Are Language Models Puzzle Prodigies? Algorithmic Puzzles Unveil Serious Challenges in Multimodal Reasoning
Deepanway Ghosal, Vernon Toh Yan Han, Chia Yew Ken, Soujanya Poria
TL;DR
This paper introduces AlgoPuzzleVQA, a large-scale multimodal puzzle dataset designed to probe vision-language-algorithmic reasoning through diverse, automatically generated puzzles with exact solutions. It evaluates multiple state-of-the-art multimodal LLMs under zero-shot and guided prompting regimes, revealing that performance is frequently near random, with the calendar-oriented tasks showing the strongest gains (e.g., up to ~57% in some setups). The authors perform ontological analyses and a guided-vision protocol to dissect where perception vs. reasoning bottlenecks lie, finding that visual features are easier for some models than abstract algorithmic reasoning, and that improvements from guided context are partial. Overall, the work highlights significant challenges in integrating visual understanding with complex algorithmic reasoning and provides a scalable dataset and methodology to push future research in multimodal reasoning systems.
Abstract
This paper introduces the novel task of multimodal puzzle solving, framed within the context of visual question-answering. We present a new dataset, AlgoPuzzleVQA designed to challenge and evaluate the capabilities of multimodal language models in solving algorithmic puzzles that necessitate both visual understanding, language understanding, and complex algorithmic reasoning. We create the puzzles to encompass a diverse array of mathematical and algorithmic topics such as boolean logic, combinatorics, graph theory, optimization, search, etc., aiming to evaluate the gap between visual data interpretation and algorithmic problem-solving skills. The dataset is generated automatically from code authored by humans.

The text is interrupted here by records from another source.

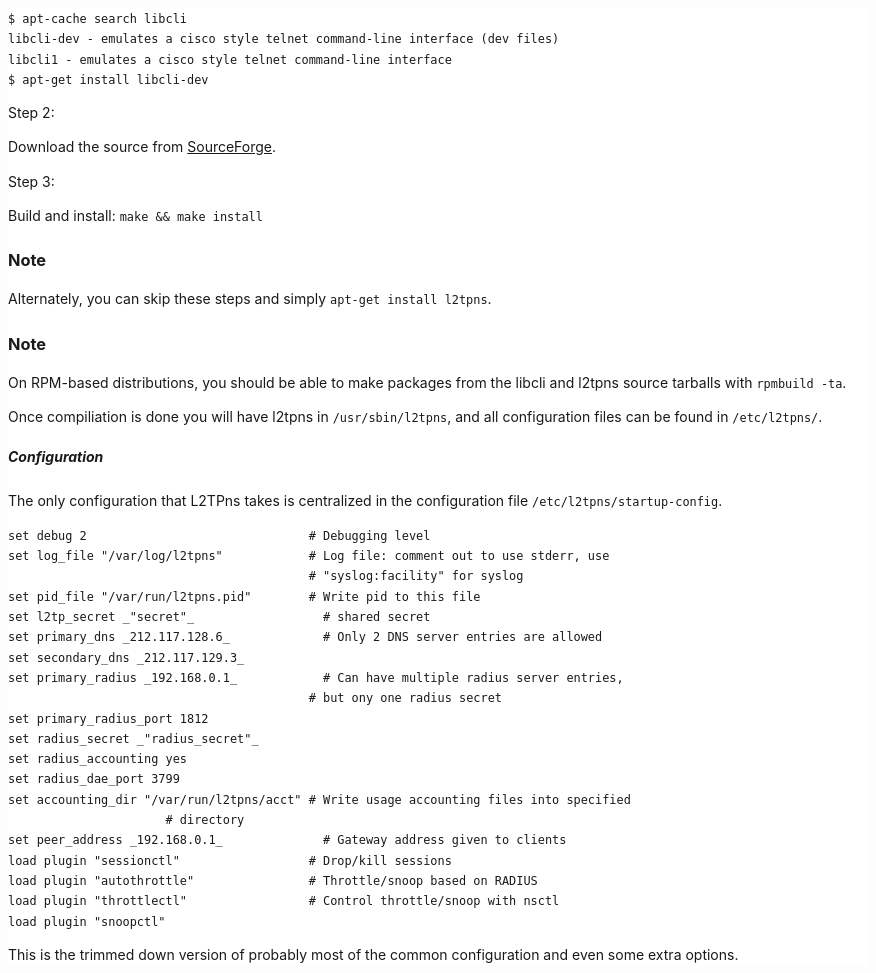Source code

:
 ```
$ apt-cache search libcli
libcli-dev - emulates a cisco style telnet command-line interface (dev files)
libcli1 - emulates a cisco style telnet command-line interface
$ apt-get install libcli-dev
```

Step 2:

Download the source from  [SourceForge](http://sourceforge.net/projects/l2tpns/).

Step 3:

Build and install:  `make && make install`

### Note

Alternately, you can skip these steps and simply  `apt-get install l2tpns`.

### Note

On RPM-based distributions, you should be able to make packages from the libcli and l2tpns source tarballs with  `rpmbuild -ta`.

Once compiliation is done you will have l2tpns in  `/usr/sbin/l2tpns`, and all configuration files can be found in  `/etc/l2tpns/`.

##### Configuration

The only configuration that L2TPns takes is centralized in the configuration file  `/etc/l2tpns/startup-config`.

```
set debug 2                               # Debugging level
set log_file "/var/log/l2tpns"            # Log file: comment out to use stderr, use
                                          # "syslog:facility" for syslog
set pid_file "/var/run/l2tpns.pid"        # Write pid to this file
set l2tp_secret _"secret"_                  # shared secret
set primary_dns _212.117.128.6_             # Only 2 DNS server entries are allowed
set secondary_dns _212.117.129.3_
set primary_radius _192.168.0.1_            # Can have multiple radius server entries,
                                          # but ony one radius secret
set primary_radius_port 1812
set radius_secret _"radius_secret"_
set radius_accounting yes
set radius_dae_port 3799
set accounting_dir "/var/run/l2tpns/acct" # Write usage accounting files into specified
					  # directory
set peer_address _192.168.0.1_              # Gateway address given to clients
load plugin "sessionctl"                  # Drop/kill sessions
load plugin "autothrottle"                # Throttle/snoop based on RADIUS
load plugin "throttlectl"                 # Control throttle/snoop with nsctl
load plugin "snoopctl"
```

This is the trimmed down version of probably most of the common configuration and even some extra options.

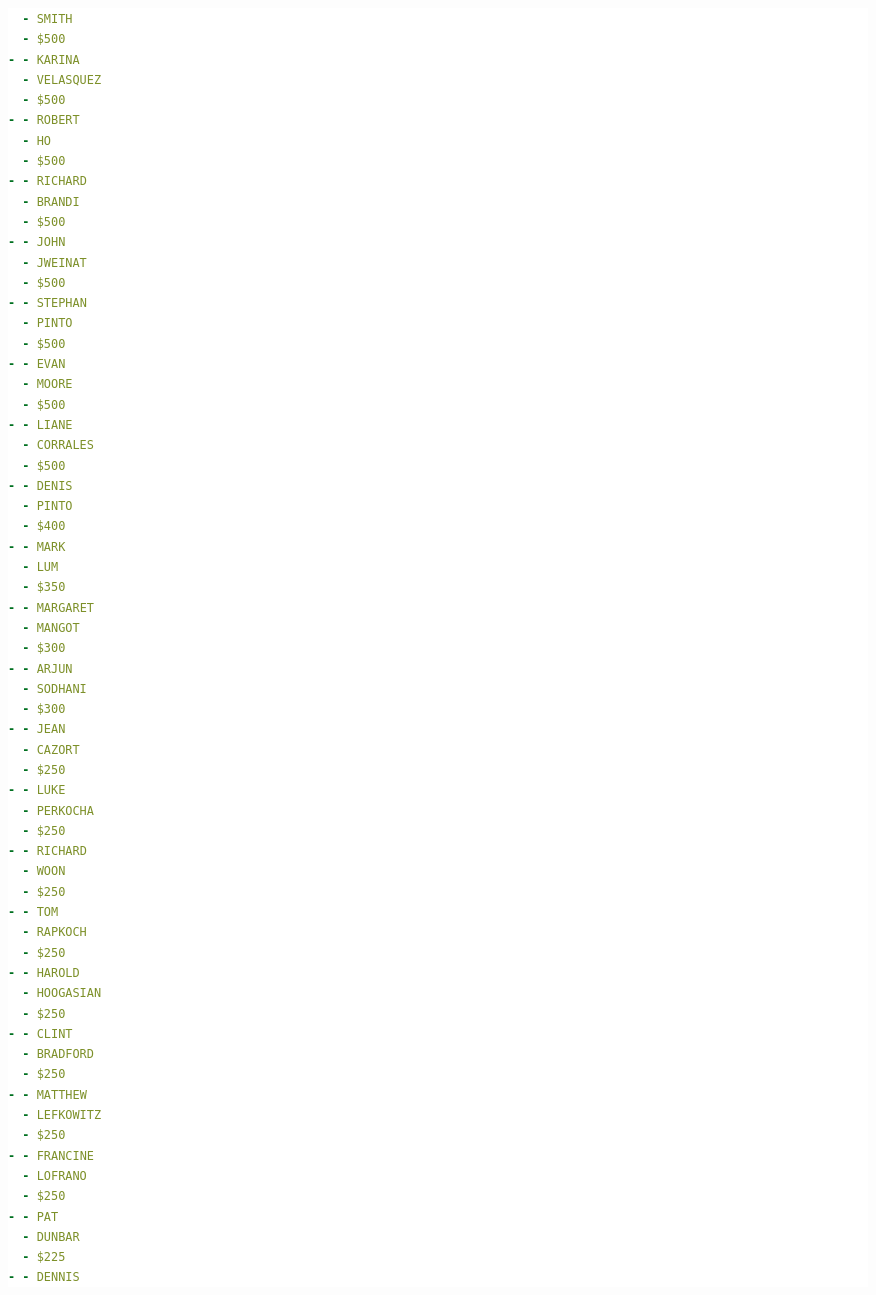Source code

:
 ```yaml
  - SMITH
  - $500
- - KARINA
  - VELASQUEZ
  - $500
- - ROBERT
  - HO
  - $500
- - RICHARD
  - BRANDI
  - $500
- - JOHN
  - JWEINAT
  - $500
- - STEPHAN
  - PINTO
  - $500
- - EVAN
  - MOORE
  - $500
- - LIANE
  - CORRALES
  - $500
- - DENIS
  - PINTO
  - $400
- - MARK
  - LUM
  - $350
- - MARGARET
  - MANGOT
  - $300
- - ARJUN
  - SODHANI
  - $300
- - JEAN
  - CAZORT
  - $250
- - LUKE
  - PERKOCHA
  - $250
- - RICHARD
  - WOON
  - $250
- - TOM
  - RAPKOCH
  - $250
- - HAROLD
  - HOOGASIAN
  - $250
- - CLINT
  - BRADFORD
  - $250
- - MATTHEW
  - LEFKOWITZ
  - $250
- - FRANCINE
  - LOFRANO
  - $250
- - PAT
  - DUNBAR
  - $225
- - DENNIS
```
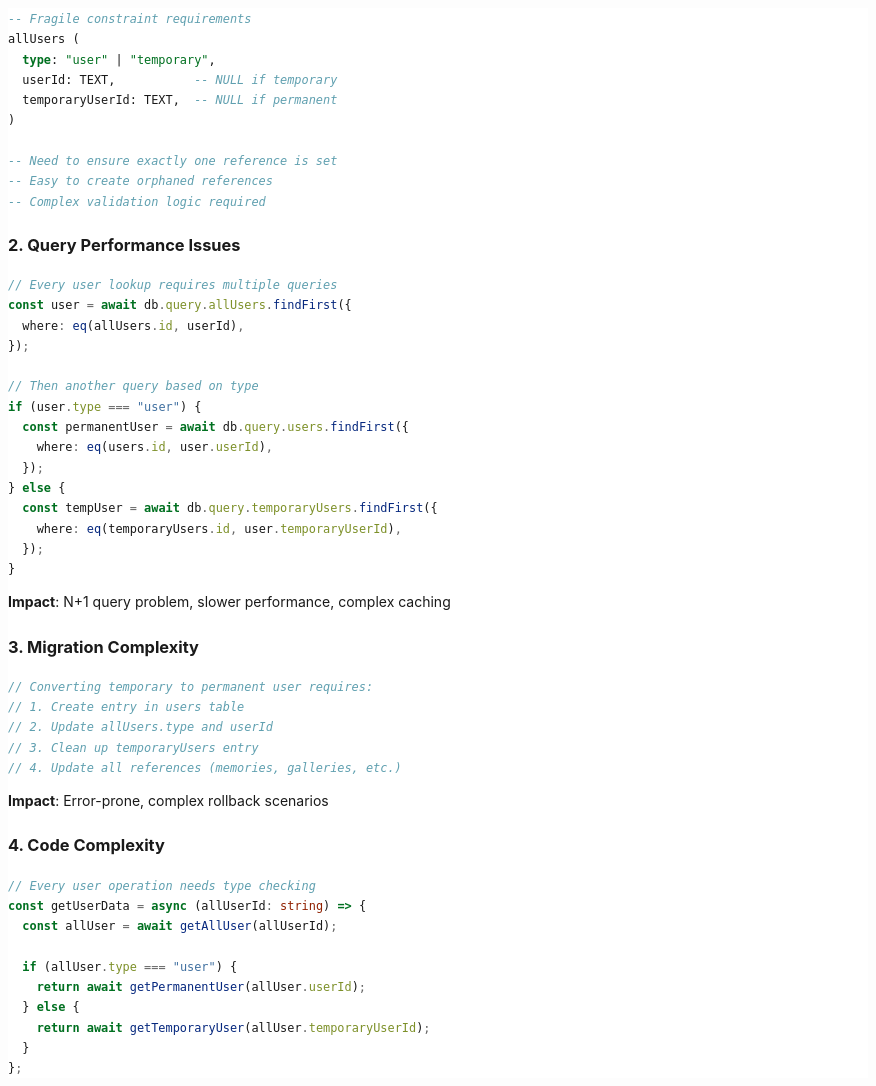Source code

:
 ```sql
-- Fragile constraint requirements
allUsers (
  type: "user" | "temporary",
  userId: TEXT,           -- NULL if temporary
  temporaryUserId: TEXT,  -- NULL if permanent
)

-- Need to ensure exactly one reference is set
-- Easy to create orphaned references
-- Complex validation logic required
```

### 2. **Query Performance Issues**

```typescript
// Every user lookup requires multiple queries
const user = await db.query.allUsers.findFirst({
  where: eq(allUsers.id, userId),
});

// Then another query based on type
if (user.type === "user") {
  const permanentUser = await db.query.users.findFirst({
    where: eq(users.id, user.userId),
  });
} else {
  const tempUser = await db.query.temporaryUsers.findFirst({
    where: eq(temporaryUsers.id, user.temporaryUserId),
  });
}
```

**Impact**: N+1 query problem, slower performance, complex caching

### 3. **Migration Complexity**

```typescript
// Converting temporary to permanent user requires:
// 1. Create entry in users table
// 2. Update allUsers.type and userId
// 3. Clean up temporaryUsers entry
// 4. Update all references (memories, galleries, etc.)
```

**Impact**: Error-prone, complex rollback scenarios

### 4. **Code Complexity**

```typescript
// Every user operation needs type checking
const getUserData = async (allUserId: string) => {
  const allUser = await getAllUser(allUserId);

  if (allUser.type === "user") {
    return await getPermanentUser(allUser.userId);
  } else {
    return await getTemporaryUser(allUser.temporaryUserId);
  }
};
```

All our puzzles have exact solutions that can be found from the algorithm without tedious human calculations. It ensures that our dataset can be scaled up arbitrarily in terms of reasoning complexity and dataset size. Our investigation reveals that large language models (LLMs) such as GPT4V and Gemini exhibit limited performance in puzzle-solving tasks. We find that their performance is near random in a multi-choice question-answering setup for a significant number of puzzles. The findings emphasize the challenges of integrating visual, language, and algorithmic knowledge for solving complex reasoning problems.